С подносом в руках в комнату вошла Наташа. На ней поверх ситцевого платьица — белый передник, на голове — цветная косынка. Косы покоятся на высокой груди, глазка опущены.
Полубаринов жадным взглядом впился в девушку, а потом развел руки в стороны, удивленно протянул:
— Так ведь это же Наташка! Повзрослела, похорошела!..
— Старые старятся, молодые растут! — заметил, щурясь, Лука Платоныч.
— Как быстро летит время…
Молча поставив жаркое, Наташа легкими быстрыми шагами покинула комнату. Прикрыв дверь, остановилась.

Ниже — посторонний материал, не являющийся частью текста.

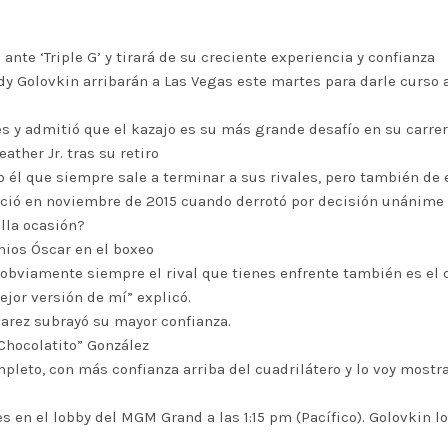
nte ‘Triple G’ y tirará de su creciente experiencia y confianza
ady Golovkin arribarán a Las Vegas este martes para darle curso
s y admitió que el kazajo es su más grande desafío en su carrer
ather Jr. tras su retiro
l que siempre sale a terminar a sus rivales, pero también de es
freció en noviembre de 2015 cuando derrotó por decisión unánim
lla ocasión?
emios Óscar en el boxeo
bviamente siempre el rival que tienes enfrente también es el qu
ejor versión de mí” explicó.
varez subrayó su mayor confianza.
Chocolatito” González
leto, con más confianza arriba del cuadrilátero y lo voy mostr
 en el lobby del MGM Grand a las 1:15 pm (Pacífico). Golovkin l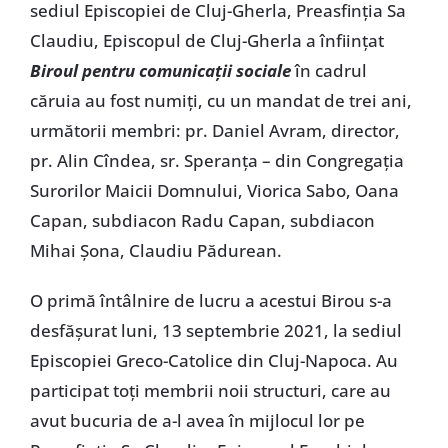
sediul Episcopiei de Cluj-Gherla, Preasfinția Sa
Claudiu, Episcopul de Cluj-Gherla a înființat
Biroul pentru comunicații sociale
în cadrul
căruia au fost numiți, cu un mandat de trei ani,
următorii membri: pr. Daniel Avram, director,
pr. Alin Cîndea, sr. Speranța – din Congregația
Surorilor Maicii Domnului, Viorica Sabo, Oana
Capan, subdiacon Radu Capan, subdiacon
Mihai Șona, Claudiu Pădurean.
O primă întâlnire de lucru a acestui Birou s-a
desfășurat luni, 13 septembrie 2021, la sediul
Episcopiei Greco-Catolice din Cluj-Napoca. Au
participat toți membrii noii structuri, care au
avut bucuria de a-l avea în mijlocul lor pe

— Я уже сказал, что Томина надо убрать только после того, как не удастся перетянуть к себе. Повторяю, это воля самого Александра Ильича, — услышала Наташа голос Полубаринова, и кровь хлынула к вискам.
Девушка хотела убежать, но какой-то необъяснимый страх словно припаял ее к полу.
— Подкупить надо, — лениво пробормотал Пуд Титыч.
— Когда он вел дивизию с Украины, то и Каледин, и Скоропадский пытались это сделать, только ничего не вышло. И теперь это можно испробовать. За расформированную дивизию он зол на Советы, и надо ковать железо, пока горячо, а у меня в кармане ни гроша ломаного.